Il ritratto dell’Italia che ne viene fuori è impietosamente realistico: la stessa presidente del Consiglio, incurante delle conseguenze sull’immagine del Paese che dovrebbe servire, si è prestata a questo grottesco marketing di due colossi economici privati. Altro che beneficenza per gli ospedali italiani, è la Repubblica italiana che ha fatto pubblicità gratis a X, e a Meta: apparendo come la tenutaria di un bordello (il patrimonio culturale) all’ultimo momento disertato dai facoltosi clienti. Viste la matrice di chi ci governa, verrebbe da ritorcergli contro la retorica razzista e colonialista, definendolo un ceto politico con la sveglia al collo e l’anello al naso: e cioè provinciale, improvvisato, incolto e servile. Eccola la ‘bravura’ di Meloni, tanto esaltata sulle pagine del “Corriere della sera”!

D’altra parte, sono convinto che anche con un Renzi presidente del Consiglio e un Franceschini di nuovo alla Cultura l’esito sarebbe stato identicamente catastrofico. Perché dietro a questo disastro di immagine ci sono decenni di sputtanamento del patrimonio culturale, raccontato e governato come una enorme location per ricchi. Dai banchetti di matrimonio alla Reggia di Caserta agli addii al celibato a Palazzo Pitti, dall’Uomo vitruviano di Leonardo prestato alla Francia per volontà di governi e presidenti al Bacco di Caravaggio sbattuto a Vinitaly, da Ponte Vecchio affittato alla cena della Ferrari alla Villa della Regina a Torino data a una banca, dalla zumba al Santa Maria della Scala a Siena alla Punta della Dogana di Venezia regalata a Pinault: l’elenco è infinito, e grottesco. È l’Italia di Very Bello e di Open to Meraviglia: un paese genuflesso in attesa di essere privatizzato da ricchi paperoni stranieri, per un tozzo di pane gettato in elemosina.

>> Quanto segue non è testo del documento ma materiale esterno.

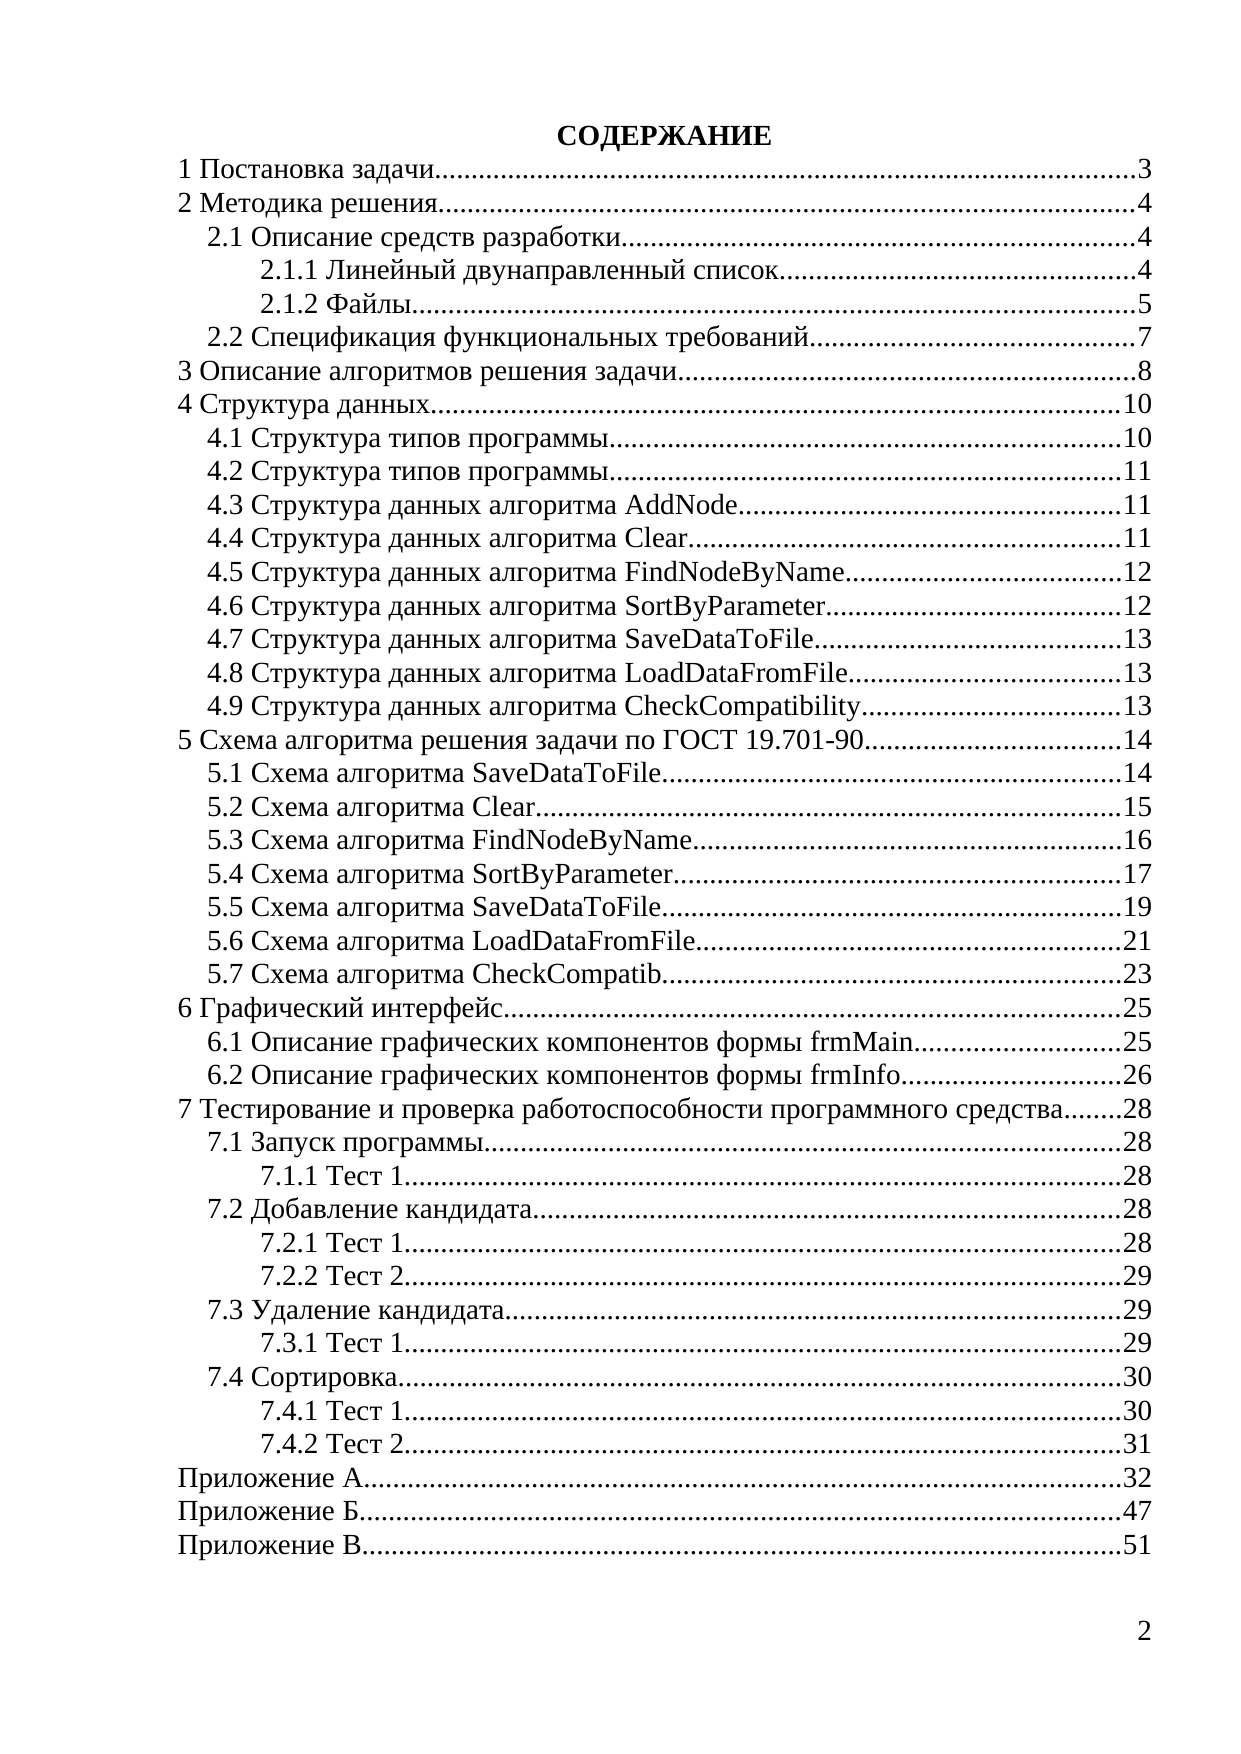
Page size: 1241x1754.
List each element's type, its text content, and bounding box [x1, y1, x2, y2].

text 1 Постановка задачи 3 [177, 152, 1152, 185]
text 7 Тестирование и проверка работоспособности программного средства 28 [177, 1091, 1152, 1124]
text 4.4 Структура данных алгоритма Clear 11 [207, 521, 1152, 554]
text 5.2 Схема алгоритма Clear 15 [207, 789, 1152, 822]
text 7.4.2 Тест 2 31 [260, 1426, 1152, 1460]
text 4.1 Структура типов программы 10 [207, 420, 1152, 453]
text 7.2.2 Тест 2 29 [260, 1258, 1152, 1292]
text 2 Методика решения 4 [177, 185, 1152, 219]
text СОДЕРЖАНИЕ [177, 118, 1152, 152]
text 5.7 Схема алгоритма CheckCompatib 23 [207, 957, 1152, 990]
text 4 Структура данных 10 [177, 386, 1152, 420]
text 2.2 Спецификация функциональных требований 7 [207, 319, 1152, 353]
text 7.3.1 Тест 1 29 [260, 1326, 1152, 1359]
text 6.1 Описание графических компонентов формы frmMain 25 [207, 1024, 1152, 1057]
text 5.5 Схема алгоритма SaveDataToFile 19 [207, 889, 1152, 923]
text 4.7 Структура данных алгоритма SaveDataToFile 13 [207, 621, 1152, 655]
text 5.3 Схема алгоритма FindNodeByName 16 [207, 822, 1152, 856]
text 4.5 Структура данных алгоритма FindNodeByName 12 [207, 554, 1152, 588]
text 7.1.1 Тест 1 28 [260, 1158, 1152, 1191]
text 2.1 Описание средств разработки 4 [207, 219, 1152, 252]
text 5.1 Схема алгоритма SaveDataToFile 14 [207, 755, 1152, 789]
text 5.6 Схема алгоритма LoadDataFromFile 21 [207, 923, 1152, 957]
text 7.4 Сортировка 30 [207, 1359, 1152, 1393]
text 6.2 Описание графических компонентов формы frmInfo 26 [207, 1057, 1152, 1091]
text 2.1.2 Файлы 5 [260, 286, 1152, 319]
text 6 Графический интерфейс 25 [177, 990, 1152, 1024]
text 5.4 Схема алгоритма SortByParameter 17 [207, 856, 1152, 889]
text Приложение В 51 [177, 1527, 1152, 1560]
text 4.6 Структура данных алгоритма SortByParameter 12 [207, 588, 1152, 621]
text 2.1.1 Линейный двунаправленный список 4 [260, 252, 1152, 286]
text 7.2.1 Тест 1 28 [260, 1225, 1152, 1258]
text 4.9 Структура данных алгоритма CheckCompatibility 13 [207, 688, 1152, 722]
text 7.3 Удаление кандидата 29 [207, 1292, 1152, 1326]
text 7.1 Запуск программы 28 [207, 1124, 1152, 1158]
text Приложение А 32 [177, 1460, 1152, 1493]
text 4.3 Структура данных алгоритма AddNode 11 [207, 487, 1152, 521]
text 7.2 Добавление кандидата 28 [207, 1191, 1152, 1225]
text 3 Описание алгоритмов решения задачи 8 [177, 353, 1152, 386]
text 5 Схема алгоритма решения задачи по ГОСТ 19.701-90 14 [177, 722, 1152, 755]
text Приложение Б 47 [177, 1493, 1152, 1527]
text 4.8 Структура данных алгоритма LoadDataFromFile 13 [207, 655, 1152, 688]
text 7.4.1 Тест 1 30 [260, 1393, 1152, 1426]
text 4.2 Структура типов программы 11 [207, 453, 1152, 487]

Un’idea neocoloniale: dove la colonia siamo noi.

Un’idea così radicata che affiorò pure negli atti della commissione di sedicenti saggi a cui il presidente Napolitano pensò bene di affidare il disegno delle Grandi Riforme, e che suggerì (lunarmente) che “allo scopo di moltiplicare i luoghi in cui rendere accessibile il patrimonio culturale disponibile, si potrebbero sperimentare forme di prestito oneroso ai privati… di parte delle opere attualmente chiuse nei magazzini, così da finanziare con il ricavato attività e gestione dei musei esistenti”. Non era una novità: la stessa proposta era contenuta in un disegno di legge presentato il 22 giugno 2010 dal mitico Domenico Scilipoti, nonché nel programma di Laura Puppato per le primarie Pd poi vinte da Bersani: “L’utilizzazione intelligente delle opere d’arte e dei reperti archeologici custoditi nei magazzini dei musei…: si potrebbe affidarli a fronte di adeguato compenso, in locazione ad organizzazioni private che ne curerebbero l’esibizione al pubblico, oppure con apposita convenzione affidarli aenti, istituzioni, fonti termali e alberghi affinché ne curino l’esposizione”. Ecco come siamo arrivati a questo punto: non sarà l’ora di fermarci a riflettere?